* [Brief]: Nothing but the line holding "(4) Place for" and the lines after it, through the end of the records, should be set down, each exactly as it is.

* [Records supplied]:
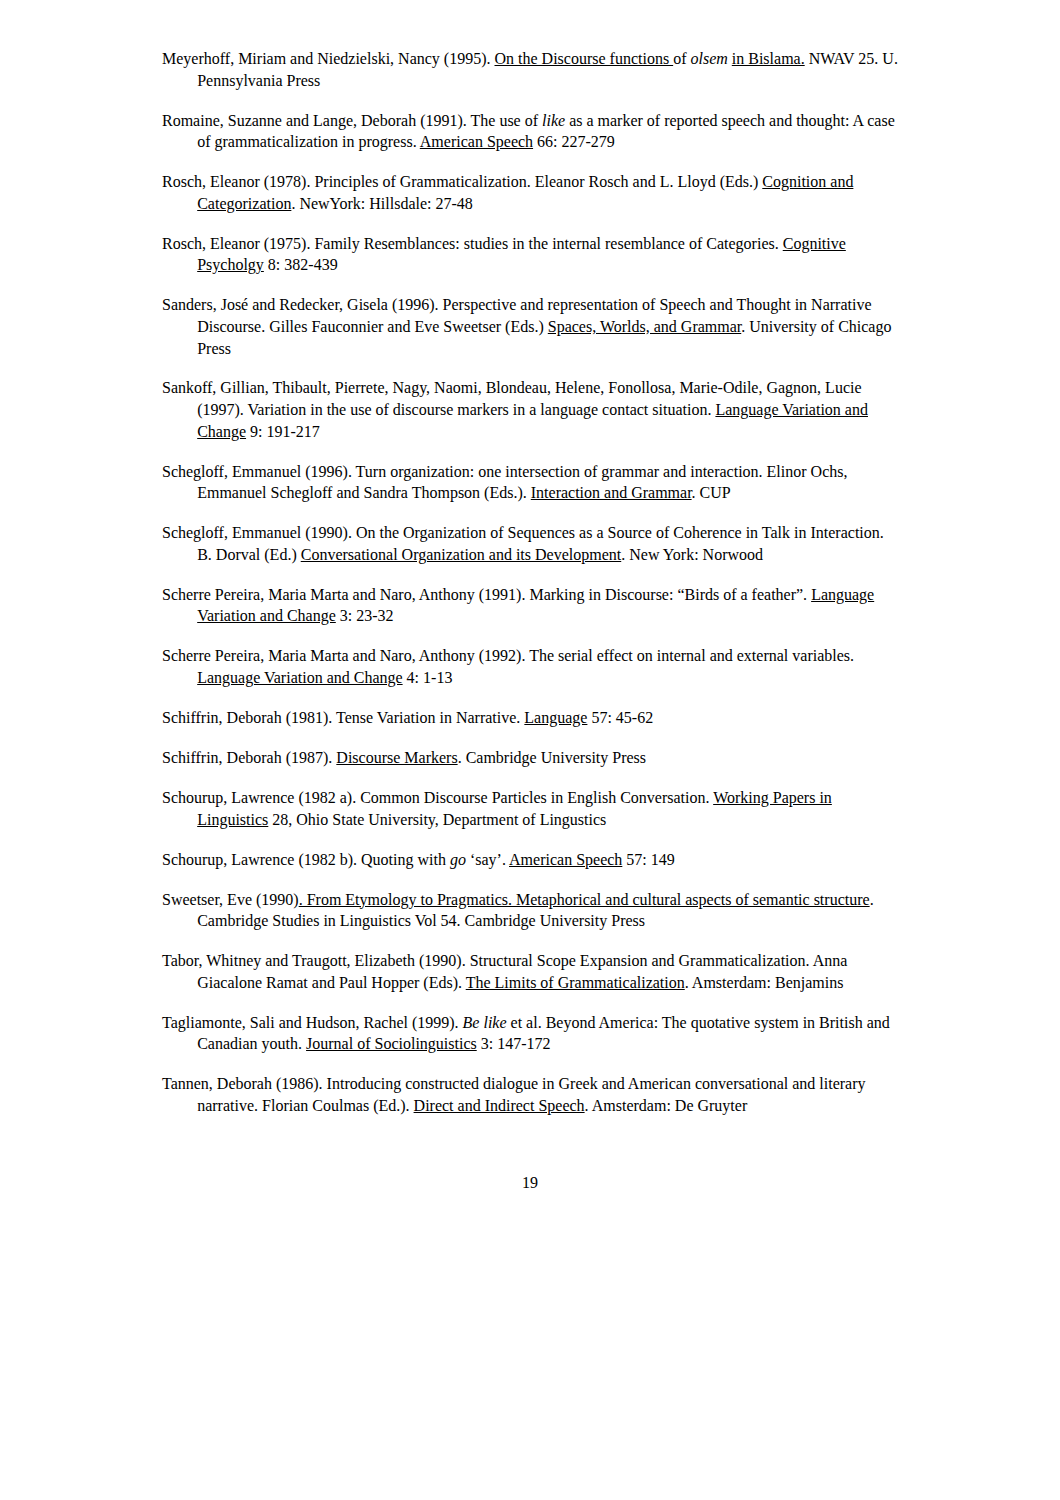Meyerhoff, Miriam and Niedzielski, Nancy (1995). On the Discourse functions of olsem in Bislama. NWAV 25. U. Pennsylvania Press
Romaine, Suzanne and Lange, Deborah (1991). The use of like as a marker of reported speech and thought: A case of grammaticalization in progress. American Speech 66: 227-279
Rosch, Eleanor (1978). Principles of Grammaticalization. Eleanor Rosch and L. Lloyd (Eds.) Cognition and Categorization. NewYork: Hillsdale: 27-48
Rosch, Eleanor (1975). Family Resemblances: studies in the internal resemblance of Categories. Cognitive Psycholgy 8: 382-439
Sanders, José and Redecker, Gisela (1996). Perspective and representation of Speech and Thought in Narrative Discourse. Gilles Fauconnier and Eve Sweetser (Eds.) Spaces, Worlds, and Grammar. University of Chicago Press
Sankoff, Gillian, Thibault, Pierrete, Nagy, Naomi, Blondeau, Helene, Fonollosa, Marie-Odile, Gagnon, Lucie (1997). Variation in the use of discourse markers in a language contact situation. Language Variation and Change 9: 191-217
Schegloff, Emmanuel (1996). Turn organization: one intersection of grammar and interaction. Elinor Ochs, Emmanuel Schegloff and Sandra Thompson (Eds.). Interaction and Grammar. CUP
Schegloff, Emmanuel (1990). On the Organization of Sequences as a Source of Coherence in Talk in Interaction. B. Dorval (Ed.) Conversational Organization and its Development. New York: Norwood
Scherre Pereira, Maria Marta and Naro, Anthony (1991). Marking in Discourse: “Birds of a feather”. Language Variation and Change 3: 23-32
Scherre Pereira, Maria Marta and Naro, Anthony (1992). The serial effect on internal and external variables. Language Variation and Change 4: 1-13
Schiffrin, Deborah (1981). Tense Variation in Narrative. Language 57: 45-62
Schiffrin, Deborah (1987). Discourse Markers. Cambridge University Press
Schourup, Lawrence (1982 a). Common Discourse Particles in English Conversation. Working Papers in Linguistics 28, Ohio State University, Department of Lingustics
Schourup, Lawrence (1982 b). Quoting with go ‘say’. American Speech 57: 149
Sweetser, Eve (1990). From Etymology to Pragmatics. Metaphorical and cultural aspects of semantic structure. Cambridge Studies in Linguistics Vol 54. Cambridge University Press
Tabor, Whitney and Traugott, Elizabeth (1990). Structural Scope Expansion and Grammaticalization. Anna Giacalone Ramat and Paul Hopper (Eds). The Limits of Grammaticalization. Amsterdam: Benjamins
Tagliamonte, Sali and Hudson, Rachel (1999). Be like et al. Beyond America: The quotative system in British and Canadian youth. Journal of Sociolinguistics 3: 147-172
Tannen, Deborah (1986). Introducing constructed dialogue in Greek and American conversational and literary narrative. Florian Coulmas (Ed.). Direct and Indirect Speech. Amsterdam: De Gruyter
19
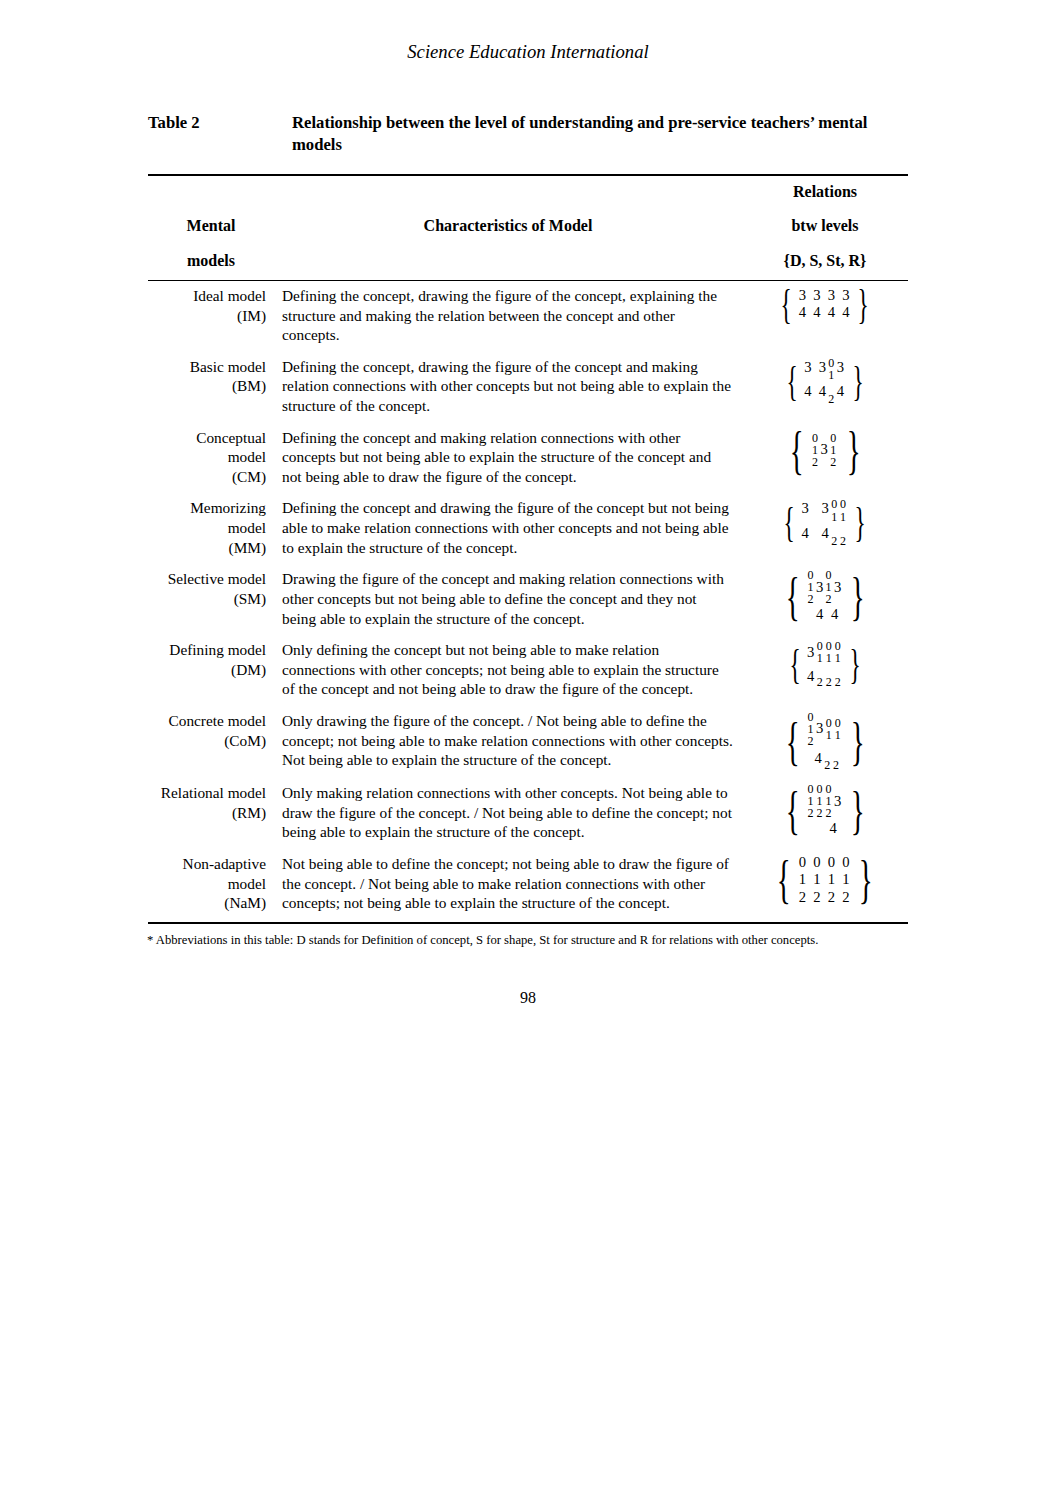Science Education International
Table 2
Relationship between the level of understanding and pre-service teachers’ mental models
| | | Relations |
| --- | --- | --- |
| Mental | Characteristics of Model | btw levels |
| models | | {D, S, St, R} |
| Ideal model (IM) | Defining the concept, drawing the figure of the concept, explaining the structure and making the relation between the concept and other concepts. | { 3 3 3 3 4 4 4 4 } |
| Basic model (BM) | Defining the concept, drawing the figure of the concept and making relation connections with other concepts but not being able to explain the structure of the concept. | { 3 3 0 1 3 4 4 2 4 } |
| Conceptual model (CM) | Defining the concept and making relation connections with other concepts but not being able to explain the structure of the concept and not being able to draw the figure of the concept. | { 0 1 2 3 0 1 2 } |
| Memorizing model (MM) | Defining the concept and drawing the figure of the concept but not being able to make relation connections with other concepts and not being able to explain the structure of the concept. | { 3 3 0 1 0 1 4 4 2 2 } |
| Selective model (SM) | Drawing the figure of the concept and making relation connections with other concepts but not being able to define the concept and they not being able to explain the structure of the concept. | { 0 1 2 3 0 1 2 3 4 4 } |
| Defining model (DM) | Only defining the concept but not being able to make relation connections with other concepts; not being able to explain the structure of the concept and not being able to draw the figure of the concept. | { 3 0 1 0 1 0 1 4 2 2 2 } |
| Concrete model (CoM) | Only drawing the figure of the concept. / Not being able to define the concept; not being able to make relation connections with other concepts. Not being able to explain the structure of the concept. | { 0 1 2 3 0 1 0 1 4 2 2 } |
| Relational model (RM) | Only making relation connections with other concepts. Not being able to draw the figure of the concept. / Not being able to define the concept; not being able to explain the structure of the concept. | { 0 1 2 0 1 2 0 1 2 3 4 } |
| Non-adaptive model (NaM) | Not being able to define the concept; not being able to draw the figure of the concept. / Not being able to make relation connections with other concepts; not being able to explain the structure of the concept. | { 0 0 0 0 1 1 1 1 2 2 2 2 } |
* Abbreviations in this table: D stands for Definition of concept, S for shape, St for structure and R for relations with other concepts.
98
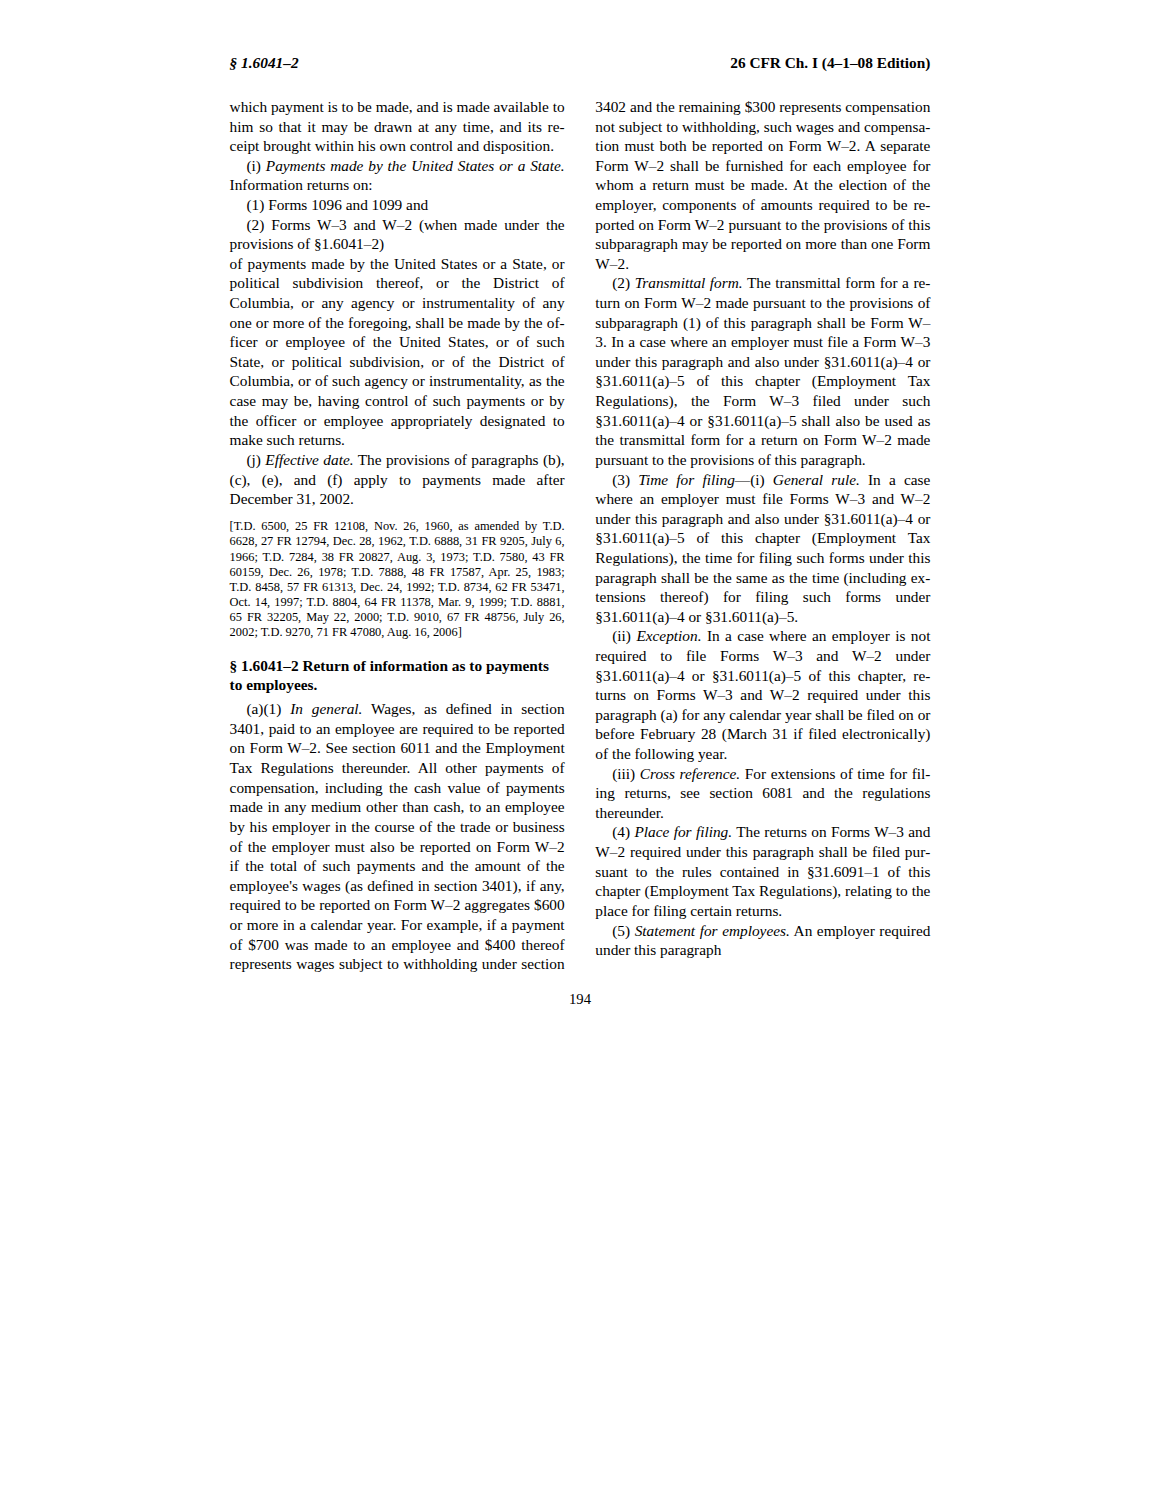§ 1.6041–2 26 CFR Ch. I (4–1–08 Edition)
which payment is to be made, and is made available to him so that it may be drawn at any time, and its receipt brought within his own control and disposition.
(i) Payments made by the United States or a State. Information returns on:
(1) Forms 1096 and 1099 and
(2) Forms W–3 and W–2 (when made under the provisions of §1.6041–2)
of payments made by the United States or a State, or political subdivision thereof, or the District of Columbia, or any agency or instrumentality of any one or more of the foregoing, shall be made by the officer or employee of the United States, or of such State, or political subdivision, or of the District of Columbia, or of such agency or instrumentality, as the case may be, having control of such payments or by the officer or employee appropriately designated to make such returns.
(j) Effective date. The provisions of paragraphs (b), (c), (e), and (f) apply to payments made after December 31, 2002.
[T.D. 6500, 25 FR 12108, Nov. 26, 1960, as amended by T.D. 6628, 27 FR 12794, Dec. 28, 1962, T.D. 6888, 31 FR 9205, July 6, 1966; T.D. 7284, 38 FR 20827, Aug. 3, 1973; T.D. 7580, 43 FR 60159, Dec. 26, 1978; T.D. 7888, 48 FR 17587, Apr. 25, 1983; T.D. 8458, 57 FR 61313, Dec. 24, 1992; T.D. 8734, 62 FR 53471, Oct. 14, 1997; T.D. 8804, 64 FR 11378, Mar. 9, 1999; T.D. 8881, 65 FR 32205, May 22, 2000; T.D. 9010, 67 FR 48756, July 26, 2002; T.D. 9270, 71 FR 47080, Aug. 16, 2006]
§ 1.6041–2 Return of information as to payments to employees.
(a)(1) In general. Wages, as defined in section 3401, paid to an employee are required to be reported on Form W–2. See section 6011 and the Employment Tax Regulations thereunder. All other payments of compensation, including the cash value of payments made in any medium other than cash, to an employee by his employer in the course of the trade or business of the employer must also be reported on Form W–2 if the total of such payments and the amount of the employee's wages (as defined in section 3401), if any, required to be reported on Form W–2 aggregates $600 or more in a calendar year. For example, if a payment of $700 was made to an employee and $400 thereof represents wages subject to withholding under section 3402 and the remaining $300 represents compensation not subject to withholding, such wages and compensation must both be reported on Form W–2. A separate Form W–2 shall be furnished for each employee for whom a return must be made. At the election of the employer, components of amounts required to be reported on Form W–2 pursuant to the provisions of this subparagraph may be reported on more than one Form W–2.
(2) Transmittal form. The transmittal form for a return on Form W–2 made pursuant to the provisions of subparagraph (1) of this paragraph shall be Form W–3. In a case where an employer must file a Form W–3 under this paragraph and also under §31.6011(a)–4 or §31.6011(a)–5 of this chapter (Employment Tax Regulations), the Form W–3 filed under such §31.6011(a)–4 or §31.6011(a)–5 shall also be used as the transmittal form for a return on Form W–2 made pursuant to the provisions of this paragraph.
(3) Time for filing—(i) General rule. In a case where an employer must file Forms W–3 and W–2 under this paragraph and also under §31.6011(a)–4 or §31.6011(a)–5 of this chapter (Employment Tax Regulations), the time for filing such forms under this paragraph shall be the same as the time (including extensions thereof) for filing such forms under §31.6011(a)–4 or §31.6011(a)–5.
(ii) Exception. In a case where an employer is not required to file Forms W–3 and W–2 under §31.6011(a)–4 or §31.6011(a)–5 of this chapter, returns on Forms W–3 and W–2 required under this paragraph (a) for any calendar year shall be filed on or before February 28 (March 31 if filed electronically) of the following year.
(iii) Cross reference. For extensions of time for filing returns, see section 6081 and the regulations thereunder.
(4) Place for filing. The returns on Forms W–3 and W–2 required under this paragraph shall be filed pursuant to the rules contained in §31.6091–1 of this chapter (Employment Tax Regulations), relating to the place for filing certain returns.
(5) Statement for employees. An employer required under this paragraph
194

* [Problem solution]:
(4) Place for filing. The returns on Forms W–3 and W–2 required under this paragraph shall be filed pursuant to the rules contained in §31.6091–1 of this chapter (Employment Tax Regulations), relating to the place for filing certain returns.
(5) Statement for employees. An employer required under this paragraph
194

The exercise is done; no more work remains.